The returning service members, as former employees, have legal reemployment rights. Employers have a legal obligation to reinstate these individuals in their previous positions. The returning service members have recourse under the Uniformed Services Employment and Reemployment Rights Act of 1994 (USERRA).
The Employer Support of the Guard and Reserve (ESGR) is a Department of Defense-funded program that works to resolve employment or reemployment issues between service members and employers. The USERRA guidelines outline the fine points of the act and clearly define service members’ obligation to notify their employers, whenever possible, of an upcoming activation or deployment. Additionally, it provides timelines for them to return to work upon deactivation from active service.

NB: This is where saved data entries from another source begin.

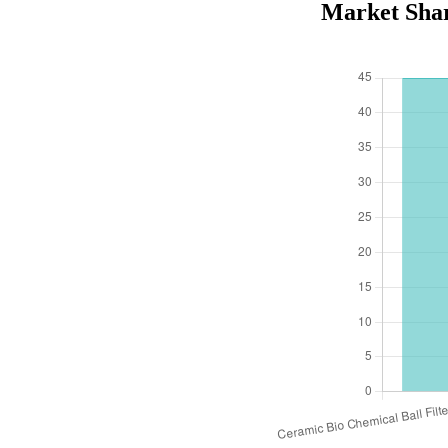
Market Shar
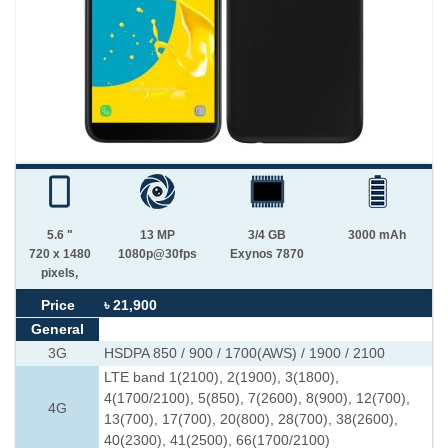
5.6 "
13 MP
3/4 GB
3000 mAh
720 x 1480
1080p@30fps
Exynos 7870
pixels,
Price
৳ 21,900
General
3G
HSDPA 850 / 900 / 1700(AWS) / 1900 / 2100
LTE band 1(2100), 2(1900), 3(1800),
4(1700/2100), 5(850), 7(2600), 8(900), 12(700),
4G
13(700), 17(700), 20(800), 28(700), 38(2600),
40(2300), 41(2500), 66(1700/2100)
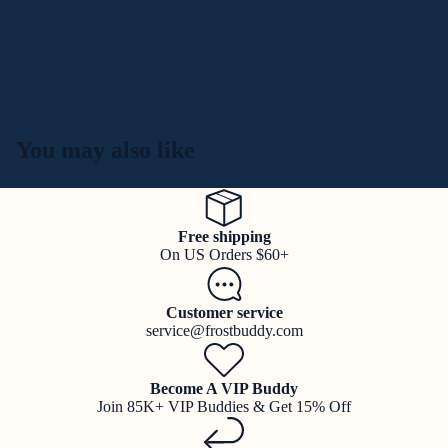
You may also like
Free shipping
On US Orders $60+
Customer service
service@frostbuddy.com
Become A VIP Buddy
Join 85K+ VIP Buddies & Get 15% Off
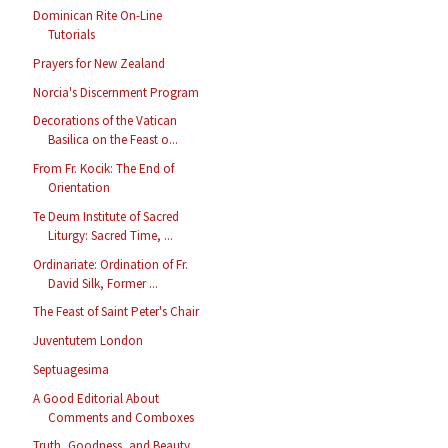
Dominican Rite On-Line
Tutorials
Prayers for New Zealand
Norcia's Discernment Program
Decorations of the Vatican
Basilica on the Feast o...
From Fr. Kocik: The End of
Orientation
Te Deum Institute of Sacred
Liturgy: Sacred Time, ...
Ordinariate: Ordination of Fr.
David Silk, Former ...
The Feast of Saint Peter's Chair
Juventutem London
Septuagesima
A Good Editorial About
Comments and Comboxes
Truth, Goodness, and Beauty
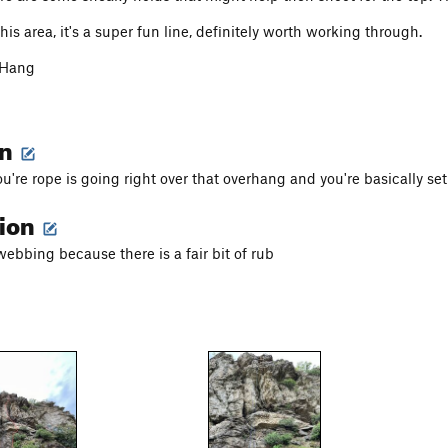
r this area, it's a super fun line, definitely worth working through.
 Hang
on
u're rope is going right over that overhang and you're basically se
tion
ebbing because there is a fair bit of rub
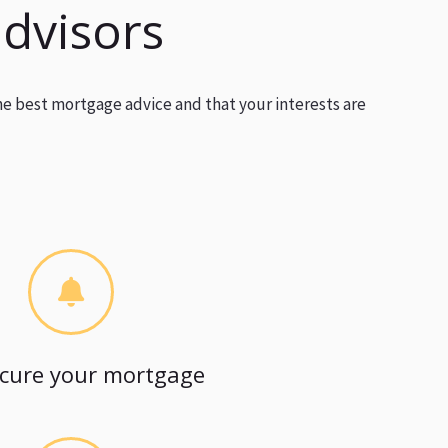
advisors
he best mortgage advice and that your interests are
cure your mortgage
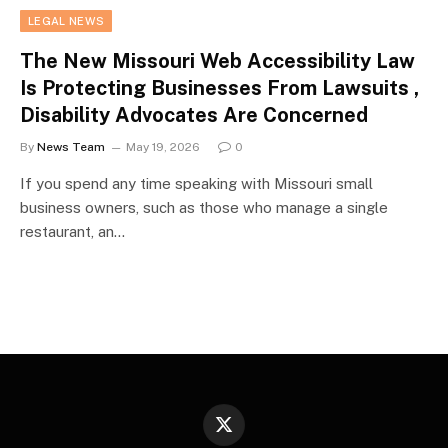
LEGAL NEWS
The New Missouri Web Accessibility Law
Is Protecting Businesses From Lawsuits ,
Disability Advocates Are Concerned
By
News Team
May 19, 2026
0
If you spend any time speaking with Missouri small
business owners, such as those who manage a single
restaurant, an…
X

On the employer side, the act outlines the requirement for prompt reemployment, “which will depend on the circumstances of each individual case.” It also defines an escalator position, which “requires that each returning service member actually step back onto the same seniority escalator at the point the person would have occupied if the person had remained continuously employed.”
The act further describes the service member’s rights and the employer’s obligations regarding pension and retirement programs. The act states the following: “A reemployed person must not be treated as not having incurred a break in service with the employer maintaining a pension plan;” and: “Military service must be considered service with an employer for vesting and benefit accrual purposes.”
The act also provides protection from discharge and discrimination. “A reemployed employee may not be discharged without cause, for one year after the date of reemployment if the person’s period of military service was for more than six months, or six months if the person’s period of military service was 31 to 180 days. Employment discrimination because of past, current or future military obligations is prohibited. The ban is broad, extending to most areas of employment, including hiring, promotion, reemployment, termination and benefits.”
The act allows liability for violation of the law to be established if service connection is just one of the employer’s reasons for any adverse action against the service member. Violations of the act can result in action by the Department of Justice and civil action with the support of the U.S. Attorney General.
The ESGR, as part of its duties, attempts to work with employers to make sure that they understand the law and their obligations to returning service members. Employers need to understand their obligations under USERRA and make sure that their supervisors and managers know the appropriate actions to take in dealing with returning service members.